The Thief (Isaac Bell 5) - Page 74

“Should I sign it ‘BELL’?”

“Sign it ‘ISAAC.’”

Mike Adams ran out.

Andrew Rubenoff raised an inquiring eyebrow.

Bell said, “Walt Hatfield rode with the Texas Rangers before he joined Van Dorn. He’ll make a believable cowboy looking for work as an extra in Wild West dramas. Heck, they might make him a Western star. He looks like he was carved from cactus.”

“I presume that Texas Walt is an old friend?”

“What makes you say that?”

“Sometimes we need an old friend on the premises.”

“Maybe so. But what I need most is a crackerjack detective inside Imperial Film.”

“What can one detective do? Imperial is an enormous company with four hundred hands.”

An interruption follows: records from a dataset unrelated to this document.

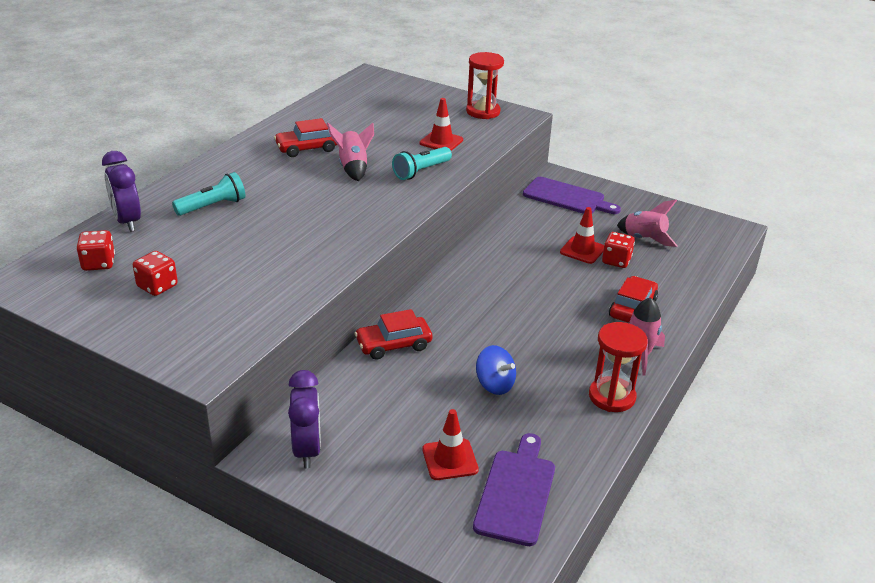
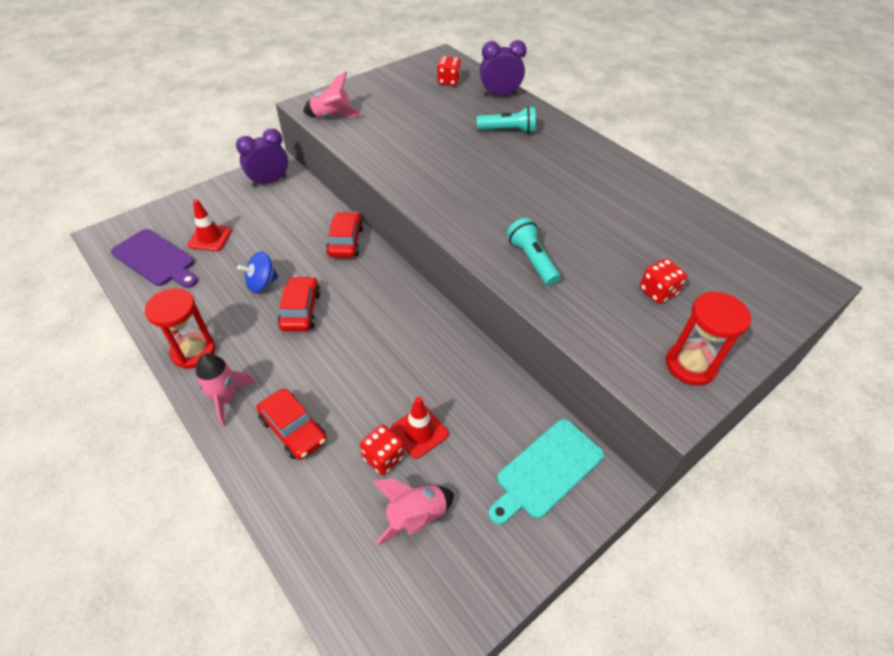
camera: 110 degrees right, 15 degrees up
red dice [133,251,178,296] -> red dice moved to [640,258,687,304]
turquoise flashlight [172,172,246,216] -> turquoise flashlight turned 75 degrees counterclockwise [477,106,536,133]
red car [274,118,337,157] -> red car moved to [278,276,320,332]
purple clock [288,370,321,468] -> purple clock turned 135 degrees clockwise [236,128,288,187]
pink rocket [327,123,374,181] -> pink rocket moved to [303,72,362,118]
red traffic cone [420,98,463,151] -> none
purple cutting board [523,177,621,214] -> turquoise cutting board [488,419,604,525]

“He won’t be the only one.”

* * *

Bell wired Grady Forrer on the Van Dorn private telegraph, inquiring what progress he had made with Imperial’s bankers.

The redoubtable head of the Research department wired back:

MY BOYS ARE DIGGING DEEP.

REMEMBER BANKS LIKE SECRETS.

HOPEFUL MORE SOON.

SORRY ABOUT ART. GOOD MAN.

Isaac Bell replied:

CONCENTRATE GERMAN OVERSEAS

MERCHANT BANKS WITH ARMY TIES.

LOOK FOR KRIEG-IMPERIAL

CONNECTION.

32

Pauline Grandzau woke up in a haystack with four tines of a pitchfork inches from her face. The steel was shiny from use and recently sharpened. Three of the tines tapered to a needle point. The fourth was bent as if the farmer had accidently hit a rock shortly before finding her in his hay.

She asked herself, What is the best thing possible at this moment?

The best thing was that her disguise worked. She didn’t look like a girl. She looked like a boy, a tough Berlin factory boy in a cloth cap and a rough woolen jacket and trousers. She had traded her dress, her coat, and her beautiful hat last night with her friend Hilda for Hilda’s brother’s things. Five groschen from the marks Detective Curtis gave her had bought the brother’s rucksack. It held dry socks, a wool jumper, an apple and biscuits (which she had already eaten), a Strand magazine, a map of France and Baedeker’s Paris and Its Environs purchased in a railroad station, and Detective Curtis’s gun.

Best of all, her disguise worked so well that the farmer was frightened. The haystack was behind his barn. There was a dense wood across the field, and beyond the wood were the railroad tracks, which brought tramps and gypsies and troublemakers from Berlin.

Pauline asked herself, now what? What would Sherlock Holmes do when his disguise worked? She forced her voice low and in guttural tone

s asked, “Why are you pointing your pitchfork at me?”